» **Required action**
Which lines below contain "input"? Pull them out.

» **Data listing**

┌──

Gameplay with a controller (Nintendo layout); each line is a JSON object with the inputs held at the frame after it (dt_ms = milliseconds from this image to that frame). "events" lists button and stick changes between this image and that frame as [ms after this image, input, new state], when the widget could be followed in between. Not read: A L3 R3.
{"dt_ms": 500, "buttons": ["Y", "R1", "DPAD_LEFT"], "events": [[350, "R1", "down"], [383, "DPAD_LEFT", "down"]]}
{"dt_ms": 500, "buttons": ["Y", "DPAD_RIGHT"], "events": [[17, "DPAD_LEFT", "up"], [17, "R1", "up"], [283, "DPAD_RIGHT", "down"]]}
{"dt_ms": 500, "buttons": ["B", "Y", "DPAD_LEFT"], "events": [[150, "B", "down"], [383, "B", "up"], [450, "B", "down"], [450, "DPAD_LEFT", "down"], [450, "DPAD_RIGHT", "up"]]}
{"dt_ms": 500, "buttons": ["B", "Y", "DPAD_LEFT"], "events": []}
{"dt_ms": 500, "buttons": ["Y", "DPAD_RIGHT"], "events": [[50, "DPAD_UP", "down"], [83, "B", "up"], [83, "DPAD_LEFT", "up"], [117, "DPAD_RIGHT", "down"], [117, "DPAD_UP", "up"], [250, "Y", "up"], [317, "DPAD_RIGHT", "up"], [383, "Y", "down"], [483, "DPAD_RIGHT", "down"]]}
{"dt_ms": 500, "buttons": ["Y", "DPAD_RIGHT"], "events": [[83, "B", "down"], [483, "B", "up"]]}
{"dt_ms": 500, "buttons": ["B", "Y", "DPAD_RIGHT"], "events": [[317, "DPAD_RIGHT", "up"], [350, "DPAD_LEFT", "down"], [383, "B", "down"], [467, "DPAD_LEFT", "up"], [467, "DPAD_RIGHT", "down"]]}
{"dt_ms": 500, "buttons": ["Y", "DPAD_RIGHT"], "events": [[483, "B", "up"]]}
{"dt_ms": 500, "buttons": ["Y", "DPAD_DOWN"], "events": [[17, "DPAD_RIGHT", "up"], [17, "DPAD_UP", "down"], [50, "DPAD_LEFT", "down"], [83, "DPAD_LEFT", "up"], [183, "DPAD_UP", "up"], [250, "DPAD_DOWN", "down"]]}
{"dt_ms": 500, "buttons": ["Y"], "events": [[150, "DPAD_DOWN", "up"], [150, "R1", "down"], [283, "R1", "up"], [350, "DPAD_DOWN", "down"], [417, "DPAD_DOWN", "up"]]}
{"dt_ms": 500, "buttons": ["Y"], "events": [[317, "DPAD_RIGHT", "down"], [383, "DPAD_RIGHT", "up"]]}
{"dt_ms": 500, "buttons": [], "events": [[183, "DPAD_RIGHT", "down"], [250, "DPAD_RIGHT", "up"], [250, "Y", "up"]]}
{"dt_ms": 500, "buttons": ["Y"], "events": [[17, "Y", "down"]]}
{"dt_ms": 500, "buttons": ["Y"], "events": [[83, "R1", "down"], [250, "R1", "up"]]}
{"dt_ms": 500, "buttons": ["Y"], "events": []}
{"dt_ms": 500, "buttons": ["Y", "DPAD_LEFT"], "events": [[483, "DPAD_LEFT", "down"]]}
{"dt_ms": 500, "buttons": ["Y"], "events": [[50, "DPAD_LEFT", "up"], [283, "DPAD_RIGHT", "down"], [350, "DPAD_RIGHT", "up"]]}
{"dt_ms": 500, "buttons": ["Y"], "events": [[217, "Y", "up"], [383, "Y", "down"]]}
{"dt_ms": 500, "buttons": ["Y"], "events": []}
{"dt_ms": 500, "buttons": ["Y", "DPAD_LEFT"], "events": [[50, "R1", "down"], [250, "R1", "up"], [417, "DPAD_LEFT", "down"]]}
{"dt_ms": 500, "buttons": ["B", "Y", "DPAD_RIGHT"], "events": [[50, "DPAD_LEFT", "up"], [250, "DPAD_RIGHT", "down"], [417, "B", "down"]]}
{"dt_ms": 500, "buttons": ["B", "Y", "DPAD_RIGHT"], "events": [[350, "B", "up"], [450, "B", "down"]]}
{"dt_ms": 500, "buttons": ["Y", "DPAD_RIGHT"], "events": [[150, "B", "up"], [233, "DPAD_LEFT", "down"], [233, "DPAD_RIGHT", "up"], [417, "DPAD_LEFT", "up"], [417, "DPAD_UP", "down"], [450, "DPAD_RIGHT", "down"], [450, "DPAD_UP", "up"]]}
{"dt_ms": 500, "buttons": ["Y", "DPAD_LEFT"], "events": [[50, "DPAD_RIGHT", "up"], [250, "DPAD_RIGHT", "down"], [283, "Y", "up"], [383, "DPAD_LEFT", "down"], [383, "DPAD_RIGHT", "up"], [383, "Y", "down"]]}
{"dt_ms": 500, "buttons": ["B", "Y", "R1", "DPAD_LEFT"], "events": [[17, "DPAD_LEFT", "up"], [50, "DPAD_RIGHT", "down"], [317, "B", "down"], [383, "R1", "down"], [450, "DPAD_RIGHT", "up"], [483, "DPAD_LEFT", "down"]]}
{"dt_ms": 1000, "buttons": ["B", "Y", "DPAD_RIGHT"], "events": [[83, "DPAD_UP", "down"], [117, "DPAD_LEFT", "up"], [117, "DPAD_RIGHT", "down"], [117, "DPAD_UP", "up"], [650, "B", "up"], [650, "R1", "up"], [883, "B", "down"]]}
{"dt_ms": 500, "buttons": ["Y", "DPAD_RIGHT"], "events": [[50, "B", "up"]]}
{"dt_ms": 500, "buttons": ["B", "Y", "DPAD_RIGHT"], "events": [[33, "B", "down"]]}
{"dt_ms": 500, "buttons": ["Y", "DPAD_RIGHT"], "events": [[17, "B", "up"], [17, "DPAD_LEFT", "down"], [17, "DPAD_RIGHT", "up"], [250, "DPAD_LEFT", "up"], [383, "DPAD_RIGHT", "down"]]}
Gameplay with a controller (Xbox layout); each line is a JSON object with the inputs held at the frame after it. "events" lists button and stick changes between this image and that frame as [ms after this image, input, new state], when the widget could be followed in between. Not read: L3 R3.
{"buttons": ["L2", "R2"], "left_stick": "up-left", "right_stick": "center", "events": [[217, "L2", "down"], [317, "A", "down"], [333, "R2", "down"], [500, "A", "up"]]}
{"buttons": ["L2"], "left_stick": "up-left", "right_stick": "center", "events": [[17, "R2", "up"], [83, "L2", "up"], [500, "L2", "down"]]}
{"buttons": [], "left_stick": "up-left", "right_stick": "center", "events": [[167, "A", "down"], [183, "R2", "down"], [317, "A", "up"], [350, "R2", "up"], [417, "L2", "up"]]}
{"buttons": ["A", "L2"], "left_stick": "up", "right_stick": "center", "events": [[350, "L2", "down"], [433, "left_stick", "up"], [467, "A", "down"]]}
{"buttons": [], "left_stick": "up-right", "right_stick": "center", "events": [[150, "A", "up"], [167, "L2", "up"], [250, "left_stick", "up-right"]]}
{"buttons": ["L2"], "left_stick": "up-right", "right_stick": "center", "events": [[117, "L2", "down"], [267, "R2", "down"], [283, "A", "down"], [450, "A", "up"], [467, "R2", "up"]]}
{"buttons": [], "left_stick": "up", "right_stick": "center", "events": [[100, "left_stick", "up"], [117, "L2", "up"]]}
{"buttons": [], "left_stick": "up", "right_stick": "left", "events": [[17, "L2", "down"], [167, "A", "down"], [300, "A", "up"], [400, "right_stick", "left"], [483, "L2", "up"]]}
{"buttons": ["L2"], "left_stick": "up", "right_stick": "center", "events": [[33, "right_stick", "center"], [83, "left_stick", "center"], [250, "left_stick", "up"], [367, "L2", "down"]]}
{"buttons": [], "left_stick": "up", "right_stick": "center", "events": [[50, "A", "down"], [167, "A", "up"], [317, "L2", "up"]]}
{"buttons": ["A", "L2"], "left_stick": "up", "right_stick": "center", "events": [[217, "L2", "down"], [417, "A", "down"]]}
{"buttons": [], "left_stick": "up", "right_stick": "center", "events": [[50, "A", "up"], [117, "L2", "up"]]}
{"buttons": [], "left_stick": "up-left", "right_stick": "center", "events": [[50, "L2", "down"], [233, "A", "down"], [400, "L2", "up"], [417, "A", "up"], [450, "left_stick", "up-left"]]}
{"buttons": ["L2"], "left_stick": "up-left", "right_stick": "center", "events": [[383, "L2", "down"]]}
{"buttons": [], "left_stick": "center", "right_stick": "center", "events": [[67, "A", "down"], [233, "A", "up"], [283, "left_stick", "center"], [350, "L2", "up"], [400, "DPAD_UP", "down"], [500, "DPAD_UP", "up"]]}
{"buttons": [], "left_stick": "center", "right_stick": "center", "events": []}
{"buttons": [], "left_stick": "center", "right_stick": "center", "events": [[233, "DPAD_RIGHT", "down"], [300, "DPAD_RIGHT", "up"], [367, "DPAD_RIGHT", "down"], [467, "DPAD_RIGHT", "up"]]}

└──

» **Solution for this task**
Gameplay with a controller (Nintendo layout); each line is a JSON object with the inputs held at the frame after it (dt_ms = milliseconds from this image to that frame). "events" lists button and stick changes between this image and that frame as [ms after this image, input, new state], when the widget could be followed in between. Not read: A L3 R3.
Gameplay with a controller (Xbox layout); each line is a JSON object with the inputs held at the frame after it. "events" lists button and stick changes between this image and that frame as [ms after this image, input, new state], when the widget could be followed in between. Not read: L3 R3.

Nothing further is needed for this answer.